Task brief — Nothing but the lines from the one holding "right back paw: (172, 178)" through the last line of the material below should be set down, exactly and without images.

Exercise inputs —
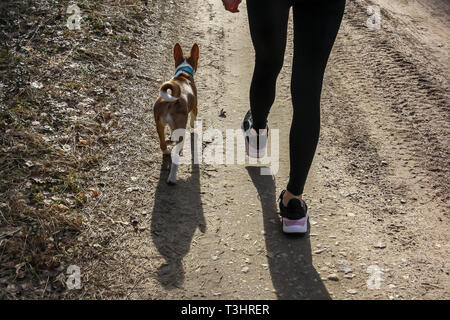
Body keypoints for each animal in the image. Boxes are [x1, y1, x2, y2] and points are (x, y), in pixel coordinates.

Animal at [153, 44, 199, 185]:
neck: (184, 74)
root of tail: (170, 100)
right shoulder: (195, 108)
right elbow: (193, 121)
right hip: (181, 132)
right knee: (176, 155)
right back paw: (172, 178)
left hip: (159, 125)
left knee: (163, 144)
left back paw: (167, 147)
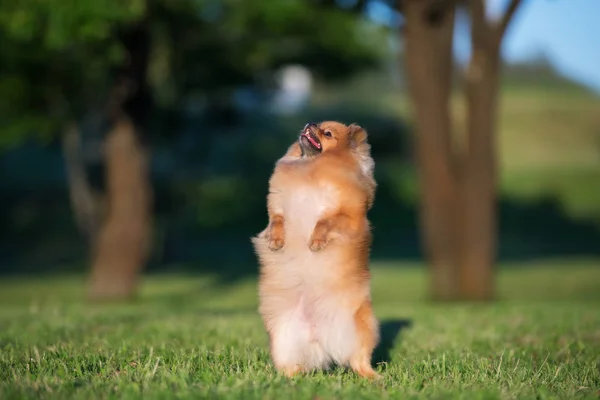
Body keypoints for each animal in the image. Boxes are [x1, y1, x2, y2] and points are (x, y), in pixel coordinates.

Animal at [252, 121, 380, 378]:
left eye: (327, 133)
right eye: (317, 124)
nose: (309, 124)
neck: (309, 168)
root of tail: (320, 337)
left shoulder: (346, 217)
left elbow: (324, 222)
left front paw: (316, 242)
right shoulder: (278, 208)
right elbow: (277, 221)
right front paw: (275, 241)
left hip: (363, 327)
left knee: (360, 361)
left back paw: (374, 378)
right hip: (283, 342)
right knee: (291, 367)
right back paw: (288, 379)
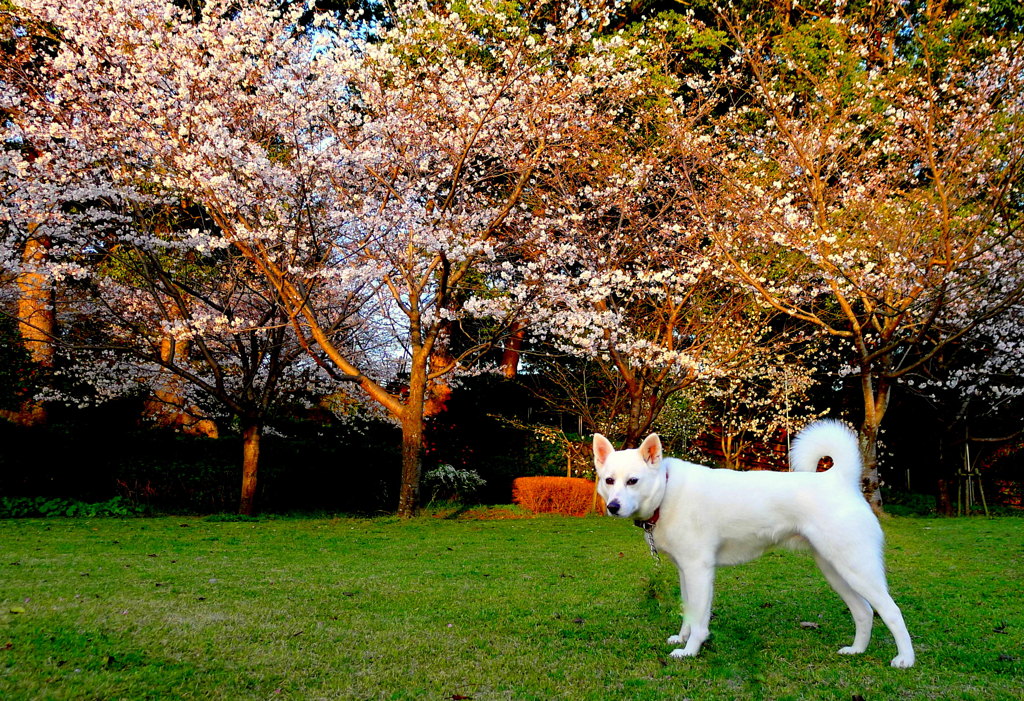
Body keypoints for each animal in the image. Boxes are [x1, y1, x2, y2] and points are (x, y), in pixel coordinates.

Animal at [598, 421, 917, 667]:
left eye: (633, 481)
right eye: (609, 480)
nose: (613, 507)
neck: (665, 491)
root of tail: (839, 480)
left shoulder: (699, 571)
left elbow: (699, 619)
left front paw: (690, 651)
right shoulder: (685, 571)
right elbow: (688, 612)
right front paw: (683, 638)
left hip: (857, 569)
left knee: (891, 612)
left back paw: (905, 659)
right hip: (835, 570)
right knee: (864, 612)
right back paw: (857, 651)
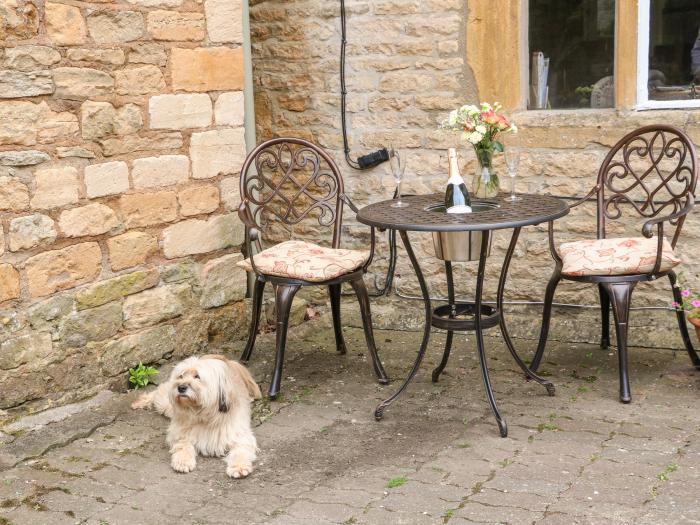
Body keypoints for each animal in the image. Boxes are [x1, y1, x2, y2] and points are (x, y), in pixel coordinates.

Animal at [132, 354, 262, 476]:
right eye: (181, 376)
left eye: (197, 376)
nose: (181, 387)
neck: (203, 416)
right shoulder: (180, 432)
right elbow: (183, 444)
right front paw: (183, 461)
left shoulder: (240, 435)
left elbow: (241, 451)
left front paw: (239, 467)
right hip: (166, 402)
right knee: (158, 391)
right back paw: (141, 401)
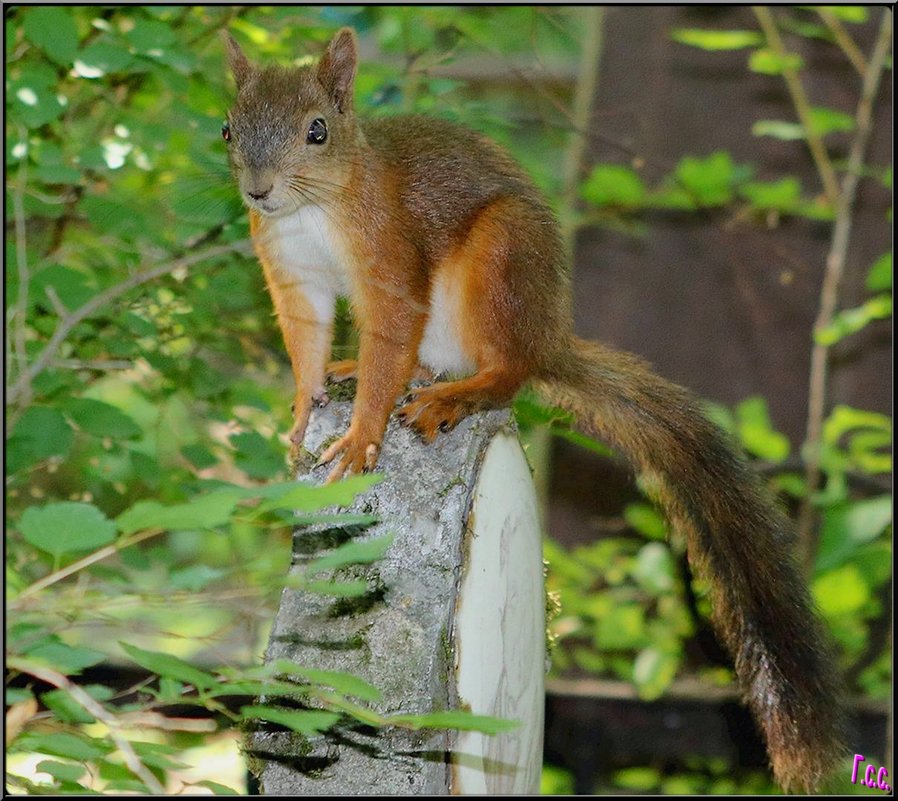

Solution —
right back paw: (172, 178)
left hip: (159, 125)
left knee: (163, 144)
left back paw: (167, 147)
Body keypoints for each animal in the image. Boxes are [x1, y1, x2, y2] and points are (x, y), in pixel coordinates.

Animal at [252, 121, 380, 378]:
left eye: (327, 133)
right eye: (317, 124)
nose: (309, 124)
neck: (309, 168)
root of tail: (320, 337)
left shoulder: (346, 217)
left elbow: (324, 222)
left front paw: (316, 242)
right shoulder: (278, 208)
right elbow: (277, 221)
right front paw: (275, 241)
left hip: (363, 327)
left knee: (360, 361)
left back paw: (374, 378)
right hip: (283, 342)
right knee: (291, 367)
right back paw: (288, 379)
Body keypoints for each animal in the image. Boxes are [x1, y1, x2, y2] and points are (x, y), in pixel coordinates.

Animal at [598, 421, 917, 667]:
left eye: (633, 481)
right eye: (609, 480)
nose: (613, 507)
neck: (665, 491)
root of tail: (839, 480)
left shoulder: (699, 571)
left elbow: (699, 619)
left front paw: (690, 651)
right shoulder: (685, 571)
right elbow: (688, 612)
right front paw: (683, 638)
left hip: (857, 569)
left knee: (891, 612)
left back paw: (905, 659)
right hip: (835, 570)
right knee: (864, 612)
right back paw: (857, 651)
Body keypoints for each animal in the image. Boxes are [x1, y1, x2, y2] and points are (x, y), in pixel coordinates.

Animal at [132, 354, 262, 476]:
right eye: (181, 376)
left eye: (197, 376)
nose: (181, 387)
neck: (203, 416)
right shoulder: (180, 432)
right elbow: (183, 444)
right front paw: (183, 461)
left shoulder: (240, 435)
left elbow: (241, 451)
left front paw: (239, 467)
right hip: (166, 402)
right knee: (158, 391)
right back paw: (141, 401)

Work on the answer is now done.